Professor Domincza said the study participants were volunteers with “good functional capacity and thus not fully representative of general older adult population”, and the lack of an association between dietary sodium intake and blood pressure or hypertensives status was “surprising”, as blood pressure increase is the main mechanism by which sodium intake leads to increased cardiovascular disease and heart failure risk. She said that in light of the limitations, the study’s recommendation that there was need for stronger evidence before the application of any policy of further sodium restriction was “correct and fully warranted”.

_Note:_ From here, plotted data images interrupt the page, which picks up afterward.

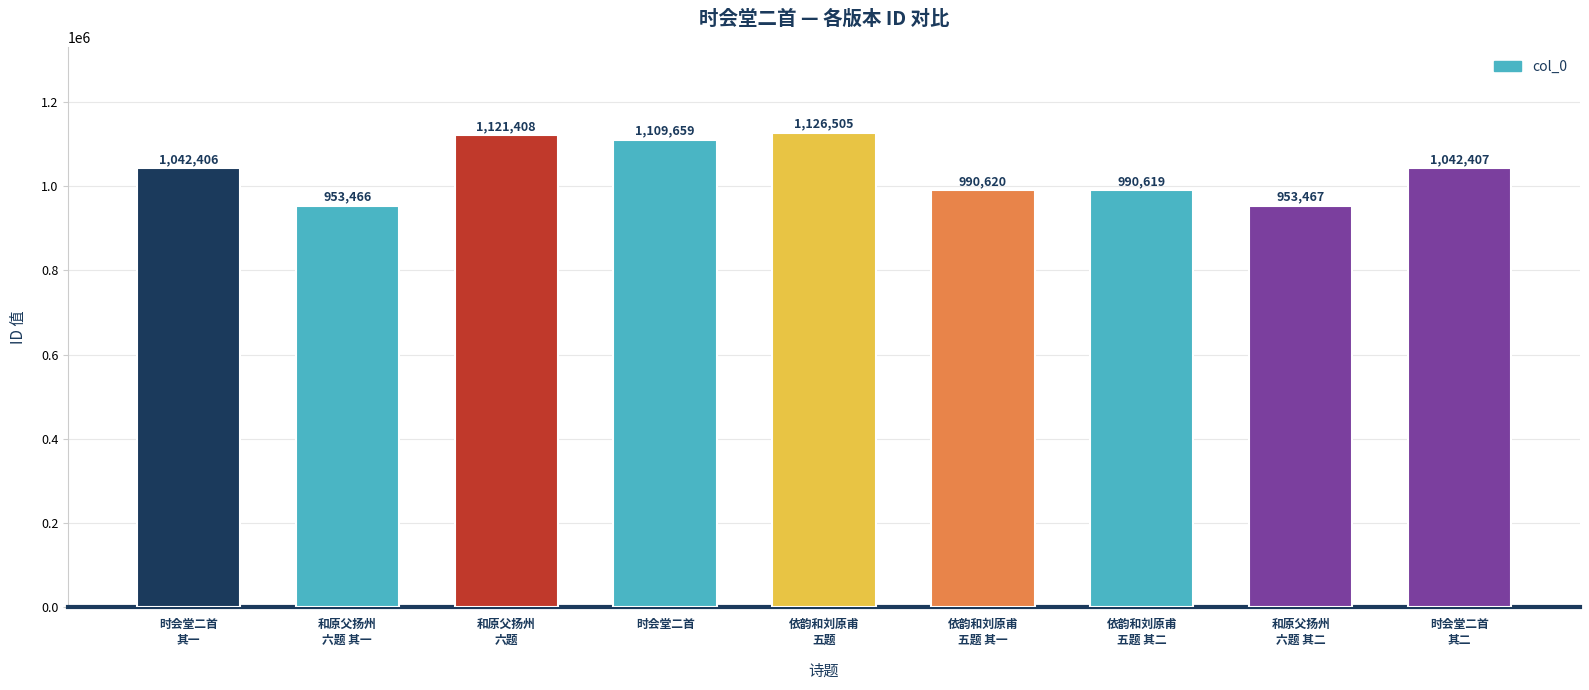

What position from the right is 和原父扬州
六题 其一?

8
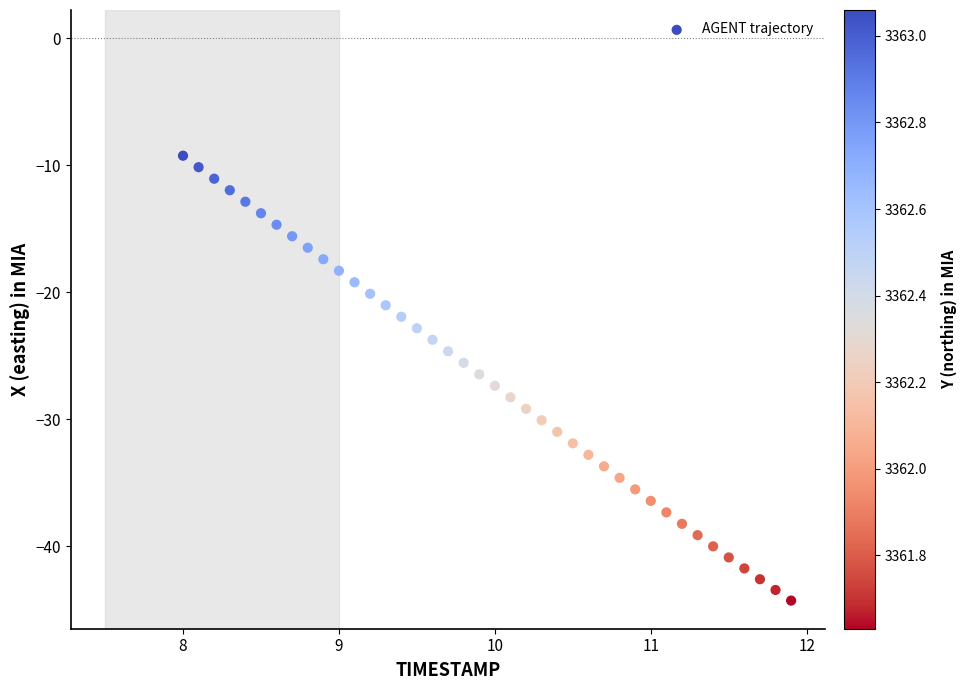

What is the range of X values (max minus min)?

3.9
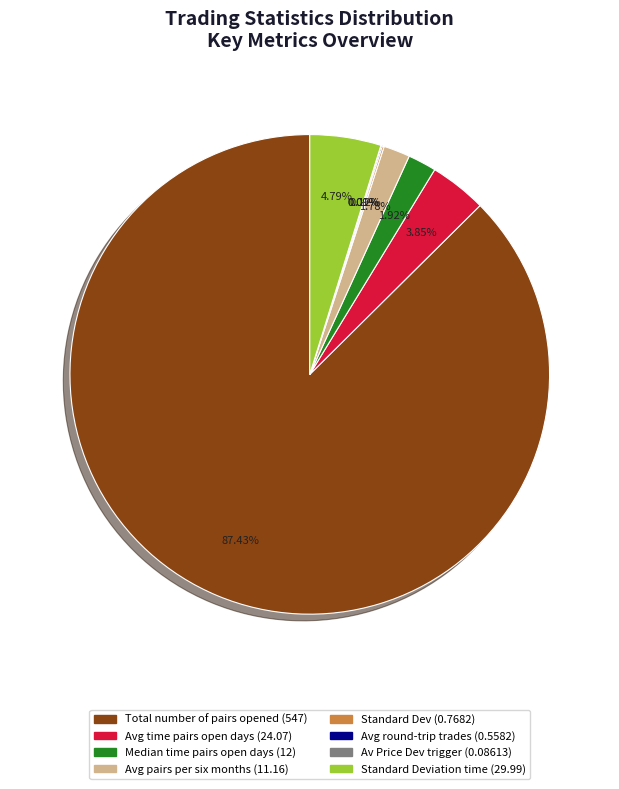

Does any single category account for the majority?

Yes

‘Healthy’ diet is a varied one, cardiovascular expert

Dr Tim Chico, Reader in Cardiovascular Medicine and consultant cardiologist at the University of Sheffield said the study highlights “how difficult it is to understand the relationship between lifestyle and health” and that “no single study can ever give a conclusive answer”.

“People are understandably confused by the conflicting results of scientific studies on the relationship between diet and health,” Dr Chico said. “Instead of concentrating on individual studies (which often only get attention if their results are unusual or surprising) it is much better to look at the overall message from all these studies,” he said.

“These are pretty clear; a healthy diet is varied, contains a high proportion of vegetables and a low amount of processed food, and does not provide more calories than needed to maintain a healthy weight,”Dr Chico said. “At the end of the day, most people don’t need a doctor or a scientist to tell them that an apple is almost certainly healthier than a packet of crisps.”

Study does not contradict current guidelines

Professor Jeremy Pearson, Associate Medical Director at the British Heart Foundation said the study did not contradict current dietary guidelines that people should consume less than 6g of salt per day.

“The study showed that risk of cardiovascular disease was not significantly different for people over 70 years old with a similar blood pressure but differing levels of salt intake,” Professor Pearson said. “However, blood pressure can be influenced by a number of factors and the finding that people with a similar blood pressure had a similar risk of cardiovascular disease is not surprising. More research is therefore needed before recommending further restrictions on salt intake for older adults,” he said.

“There is global agreement that lowering the amount of salt you consume will lower blood pressure which can significantly reduce your risk of cardiovascular disease,” Professor Pearson said.